--- WHAT YOU HAVE TO DO ---
Print the lines of the data entries below exactly as they appear, beginning with the line containing "####Order:用户预约处理" and ending after the line containing "There is a myth".

(Data entries)
--------

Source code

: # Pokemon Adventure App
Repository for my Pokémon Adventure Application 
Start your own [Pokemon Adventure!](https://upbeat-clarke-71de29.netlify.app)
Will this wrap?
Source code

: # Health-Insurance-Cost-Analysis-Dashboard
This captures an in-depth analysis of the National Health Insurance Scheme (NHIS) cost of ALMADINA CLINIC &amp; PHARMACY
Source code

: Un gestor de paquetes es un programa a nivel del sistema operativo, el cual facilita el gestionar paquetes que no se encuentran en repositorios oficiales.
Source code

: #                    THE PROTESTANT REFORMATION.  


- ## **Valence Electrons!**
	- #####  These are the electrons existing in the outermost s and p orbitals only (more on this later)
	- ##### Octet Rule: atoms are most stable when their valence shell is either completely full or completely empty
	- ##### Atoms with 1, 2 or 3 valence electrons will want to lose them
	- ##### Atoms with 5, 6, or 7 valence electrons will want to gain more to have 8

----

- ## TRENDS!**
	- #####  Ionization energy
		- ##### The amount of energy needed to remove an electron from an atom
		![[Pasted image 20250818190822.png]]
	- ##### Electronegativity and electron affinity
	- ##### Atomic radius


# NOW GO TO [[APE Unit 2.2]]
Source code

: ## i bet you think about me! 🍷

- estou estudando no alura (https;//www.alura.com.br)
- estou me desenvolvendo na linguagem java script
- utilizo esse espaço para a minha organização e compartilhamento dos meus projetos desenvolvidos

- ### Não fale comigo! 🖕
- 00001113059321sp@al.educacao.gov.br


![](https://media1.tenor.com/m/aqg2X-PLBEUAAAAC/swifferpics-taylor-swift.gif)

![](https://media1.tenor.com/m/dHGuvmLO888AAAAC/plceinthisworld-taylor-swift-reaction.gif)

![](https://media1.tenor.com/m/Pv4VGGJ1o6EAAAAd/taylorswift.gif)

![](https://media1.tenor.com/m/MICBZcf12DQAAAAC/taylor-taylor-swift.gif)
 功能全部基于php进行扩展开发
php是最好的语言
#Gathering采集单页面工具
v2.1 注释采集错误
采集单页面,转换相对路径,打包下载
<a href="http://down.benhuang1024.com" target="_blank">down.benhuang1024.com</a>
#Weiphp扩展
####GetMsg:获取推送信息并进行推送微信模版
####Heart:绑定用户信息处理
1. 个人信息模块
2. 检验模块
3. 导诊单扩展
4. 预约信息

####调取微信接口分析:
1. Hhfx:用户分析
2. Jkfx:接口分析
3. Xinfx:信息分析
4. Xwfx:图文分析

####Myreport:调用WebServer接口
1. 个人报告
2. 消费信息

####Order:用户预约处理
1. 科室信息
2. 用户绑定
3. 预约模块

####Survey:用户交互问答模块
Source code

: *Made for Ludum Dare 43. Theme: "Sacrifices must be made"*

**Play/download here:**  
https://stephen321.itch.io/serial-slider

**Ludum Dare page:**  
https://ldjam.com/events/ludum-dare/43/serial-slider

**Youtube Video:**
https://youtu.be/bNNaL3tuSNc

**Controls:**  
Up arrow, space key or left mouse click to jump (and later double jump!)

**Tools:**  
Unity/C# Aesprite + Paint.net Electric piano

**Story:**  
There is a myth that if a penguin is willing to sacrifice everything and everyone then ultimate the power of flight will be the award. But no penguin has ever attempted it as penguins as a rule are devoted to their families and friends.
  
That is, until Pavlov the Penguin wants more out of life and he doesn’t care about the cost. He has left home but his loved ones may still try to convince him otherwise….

--------

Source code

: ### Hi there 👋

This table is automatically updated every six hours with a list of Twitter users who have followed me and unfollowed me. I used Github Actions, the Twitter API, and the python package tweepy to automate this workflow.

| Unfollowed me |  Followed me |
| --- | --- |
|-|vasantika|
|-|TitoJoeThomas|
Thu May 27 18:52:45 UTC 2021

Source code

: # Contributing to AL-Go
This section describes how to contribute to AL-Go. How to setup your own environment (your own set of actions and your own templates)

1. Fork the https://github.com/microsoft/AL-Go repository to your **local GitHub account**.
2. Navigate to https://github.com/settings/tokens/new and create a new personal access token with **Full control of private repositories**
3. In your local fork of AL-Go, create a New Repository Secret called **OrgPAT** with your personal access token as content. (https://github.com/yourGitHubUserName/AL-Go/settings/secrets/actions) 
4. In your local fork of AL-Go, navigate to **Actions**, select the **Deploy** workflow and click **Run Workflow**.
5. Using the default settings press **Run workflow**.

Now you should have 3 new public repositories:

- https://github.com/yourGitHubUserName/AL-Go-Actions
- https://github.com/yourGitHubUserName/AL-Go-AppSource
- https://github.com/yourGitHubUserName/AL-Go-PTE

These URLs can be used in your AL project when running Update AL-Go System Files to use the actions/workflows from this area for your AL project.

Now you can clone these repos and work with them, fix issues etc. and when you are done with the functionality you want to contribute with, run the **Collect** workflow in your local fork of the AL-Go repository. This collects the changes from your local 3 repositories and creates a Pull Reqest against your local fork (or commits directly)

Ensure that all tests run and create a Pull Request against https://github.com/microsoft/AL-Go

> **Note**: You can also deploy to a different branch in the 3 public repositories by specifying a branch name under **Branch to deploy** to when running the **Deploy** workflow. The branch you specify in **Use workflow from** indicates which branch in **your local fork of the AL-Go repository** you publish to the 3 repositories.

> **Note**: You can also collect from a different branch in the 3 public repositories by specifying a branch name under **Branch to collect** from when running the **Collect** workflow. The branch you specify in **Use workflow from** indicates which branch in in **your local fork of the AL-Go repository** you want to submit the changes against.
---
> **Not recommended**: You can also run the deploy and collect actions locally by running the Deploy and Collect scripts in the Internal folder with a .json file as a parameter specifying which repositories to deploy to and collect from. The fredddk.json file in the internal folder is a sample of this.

--------

--- RESULT OF THIS TASK ---
####Order:用户预约处理
1. 科室信息
2. 用户绑定
3. 预约模块

####Survey:用户交互问答模块
Source code

: *Made for Ludum Dare 43. Theme: "Sacrifices must be made"*

**Play/download here:**  
https://stephen321.itch.io/serial-slider

**Ludum Dare page:**  
https://ldjam.com/events/ludum-dare/43/serial-slider

**Youtube Video:**
https://youtu.be/bNNaL3tuSNc

**Controls:**  
Up arrow, space key or left mouse click to jump (and later double jump!)

**Tools:**  
Unity/C# Aesprite + Paint.net Electric piano

**Story:**  
There is a myth that if a penguin is willing to sacrifice everything and everyone then ultimate the power of flight will be the award. But no penguin has ever attempted it as penguins as a rule are devoted to their families and friends.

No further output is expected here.